先日、この懐かしい氷川神社に、六本木ミッドタウンからの帰り道にお参りに立ち寄った。

その折り、かの石段の横の包丁塚をふと覗いた石碑の裏に、懐かしい名前を見つけた。

  “保住 辰太郎”

現役当時、よく訪れていた寿司屋穂寿美の創立者の名である。
今、赤坂の街が大改装中である。その穂寿美も、その勢いに押され閉店に追いやられたようだ。

そう言えば、TBS前の赤坂ツインタワーが解体され、森ビルの高層ビルがその跡地に建つようである。
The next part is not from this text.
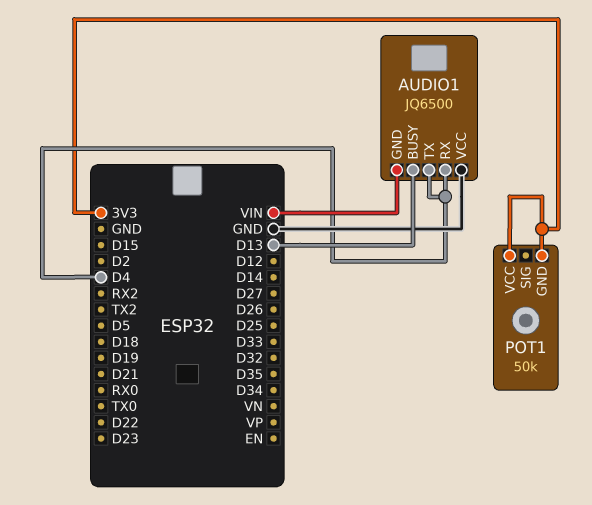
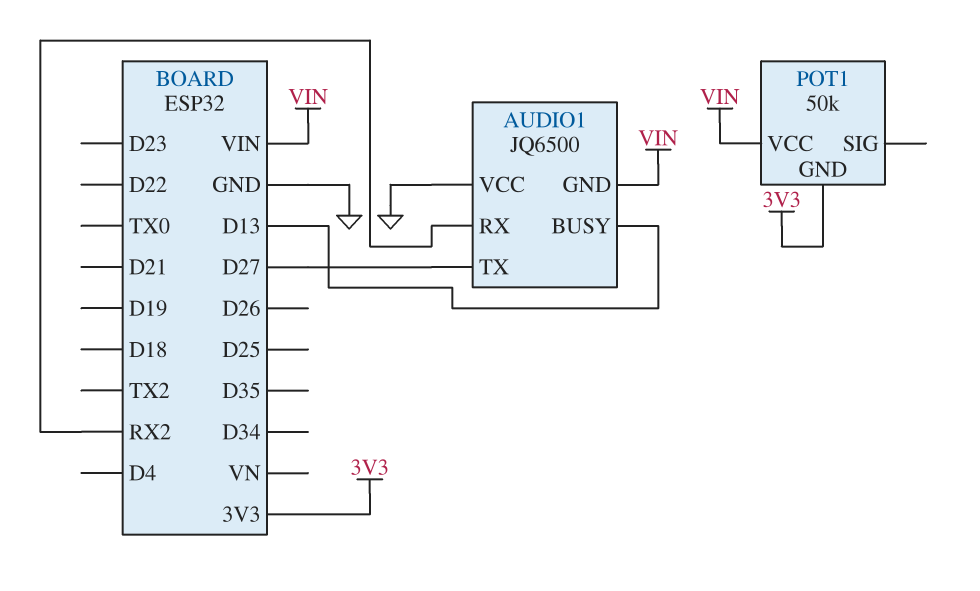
AUDIO1 pin RX: D4 -> RX2
AUDIO1 pin TX: D4 -> D27
POT1 pin VCC: 3V3 -> VIN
まさに、今、赤坂の街が大変身を遂げようとしている。

こうした中で、古いビルが壊せれ、何故か、その多くはビジネスホテルとして建て替えられている。

解体されたビルに構えていた古からの店は消え、新しいビルには、新しく建てられたホテルの宿泊者を客とする、当然、そうしたお店となる。

それに、赤坂を夜の街としていた、政治家財界人が贔屓としていたほとんどの料亭が、店を畳んでいる。

そうした流れの中で、寿司屋穂積美をはじめ、私の馴染みの店が、すっかり消え、今は、“司牡丹船中八策”を買う折に寄る酒屋と歯医者のみとなっている。

そろそろ、この赤坂も私とは縁のない知らない街になったようだ。

そんな思いにさせられた、懐かしい名前との遭遇であった。